Exercise objective: Filter out all lines without the word "threads" from the data below, please, and copy the rest.

Source data:
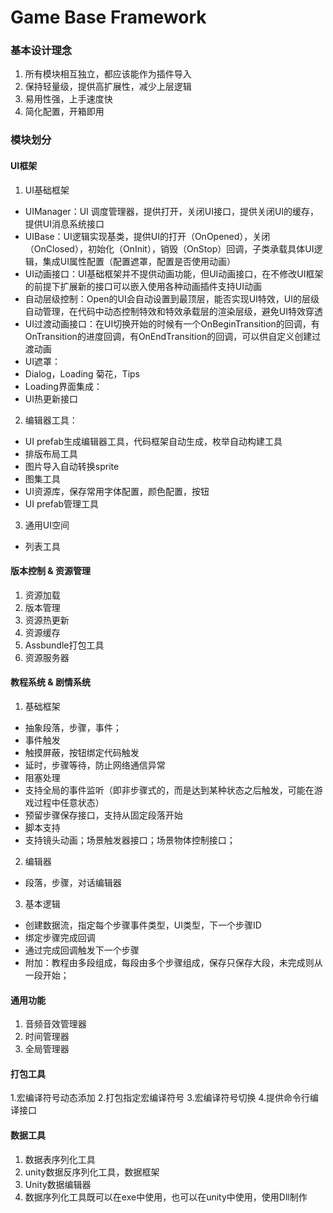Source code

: Game Base Framework
===

### 基本设计理念
1. 所有模块相互独立，都应该能作为插件导入
2. 保持轻量级，提供高扩展性，减少上层逻辑
3. 易用性强，上手速度快
4. 简化配置，开箱即用

###  模块划分

#### UI框架
1. UI基础框架
- UIManager：UI 调度管理器，提供打开，关闭UI接口，提供关闭UI的缓存，提供UI消息系统接口
- UIBase：UI逻辑实现基类，提供UI的打开（OnOpened），关闭（OnClosed），初始化（OnInit），销毁（OnStop）回调，子类承载具体UI逻辑，集成UI属性配置（配置遮罩，配置是否使用动画）
- UI动画接口：UI基础框架并不提供动画功能，但UI动画接口，在不修改UI框架的前提下扩展新的接口可以嵌入使用各种动画插件支持UI动画
- 自动层级控制：Open的UI会自动设置到最顶层，能否实现UI特效，UI的层级自动管理，在代码中动态控制特效和特效承载层的渲染层级，避免UI特效穿透
- UI过渡动画接口：在UI切换开始的时候有一个OnBeginTransition的回调，有OnTransition的进度回调，有OnEndTransition的回调，可以供自定义创建过渡动画
- UI遮罩：
- Dialog，Loading 菊花，Tips
- Loading界面集成：
- UI热更新接口


2. 编辑器工具：
- UI prefab生成编辑器工具，代码框架自动生成，枚举自动构建工具
- 排版布局工具
- 图片导入自动转换sprite
- 图集工具
- UI资源库，保存常用字体配置，颜色配置，按钮
- UI prefab管理工具

3. 通用UI空间
- 列表工具

#### 版本控制 & 资源管理
1. 资源加载
2. 版本管理
3. 资源热更新
4. 资源缓存
5. Assbundle打包工具
6. 资源服务器

#### 教程系统 & 剧情系统
1. 基础框架
 - 抽象段落，步骤，事件；
 - 事件触发
 - 触摸屏蔽，按钮绑定代码触发
 - 延时，步骤等待，防止网络通信异常
 - 阻塞处理
 - 支持全局的事件监听（即非步骤式的，而是达到某种状态之后触发，可能在游戏过程中任意状态）
 - 预留步骤保存接口，支持从固定段落开始
 - 脚本支持
 - 支持镜头动画；场景触发器接口；场景物体控制接口；
2. 编辑器
 - 段落，步骤，对话编辑器
3. 基本逻辑
- 创建数据流，指定每个步骤事件类型，UI类型，下一个步骤ID
- 绑定步骤完成回调
- 通过完成回调触发下一个步骤
- 附加：教程由多段组成，每段由多个步骤组成，保存只保存大段，未完成则从一段开始；

#### 通用功能
1. 音频音效管理器
2. 时间管理器
3. 全局管理器

#### 打包工具
1.宏编译符号动态添加
2.打包指定宏编译符号
3.宏编译符号切换
4.提供命令行编译接口

#### 数据工具

1. 数据表序列化工具
2. unity数据反序列化工具，数据框架
3. Unity数据编辑器
4. 数据序列化工具既可以在exe中使用，也可以在unity中使用，使用Dll制作


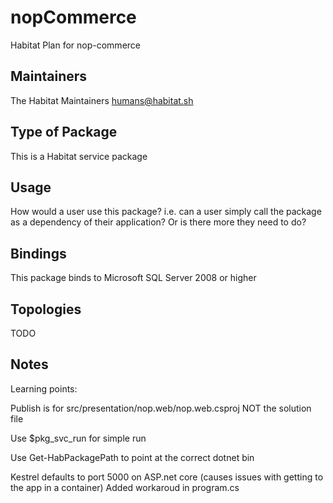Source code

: 
# nopCommerce

Habitat Plan for nop-commerce

## Maintainers

The Habitat Maintainers humans@habitat.sh

## Type of Package

This is a Habitat service package

## Usage

How would a user use this package?  i.e. can a user simply call the package as a dependency of their application?  Or is there more they need to do?

## Bindings

This package binds to Microsoft SQL Server 2008 or higher

## Topologies

TODO

## Notes

Learning points:

Publish is for src/presentation/nop.web/nop.web.csproj NOT the solution file

Use $pkg_svc_run for simple run

Use Get-HabPackagePath to point at the correct dotnet bin

Kestrel defaults to port 5000 on ASP.net core (causes issues with getting to the app in a container) Added workaroud in program.cs
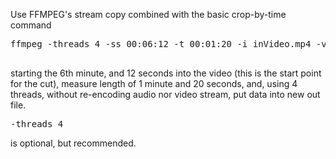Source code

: Use FFMPEG's stream copy combined with the basic crop-by-time command

<pre>
ffmpeg -threads 4 -ss 00:06:12 -t 00:01:20 -i inVideo.mp4 -vcodec copy -acodec copy outVideo.mp4

</pre>
starting the 6th minute, and 12 seconds into the video (this is the start point for the cut), measure length of 1 minute and 20 seconds, and, using 4 threads, without re-encoding audio nor video stream, put data into new out file.

<pre>-threads 4</pre>
is optional, but recommended.
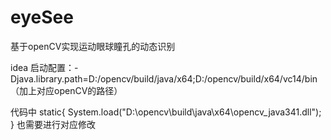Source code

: # eyeSee
基于openCV实现运动眼球瞳孔的动态识别

idea 启动配置：-Djava.library.path=D:/opencv/build/java/x64;D:/opencv/build/x64/vc14/bin（加上对应openCV的路径）

代码中  static{ System.load("D:\\opencv\\build\\java\\x64\\opencv_java341.dll"); } 也需要进行对应修改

Exercise response:
ffmpeg -threads 4 -ss 00:06:12 -t 00:01:20 -i inVideo.mp4 -vcodec copy -acodec copy outVideo.mp4
starting the 6th minute, and 12 seconds into the video (this is the start point for the cut), measure length of 1 minute and 20 seconds, and, using 4 threads, without re-encoding audio nor video stream, put data into new out file.
<pre>-threads 4</pre>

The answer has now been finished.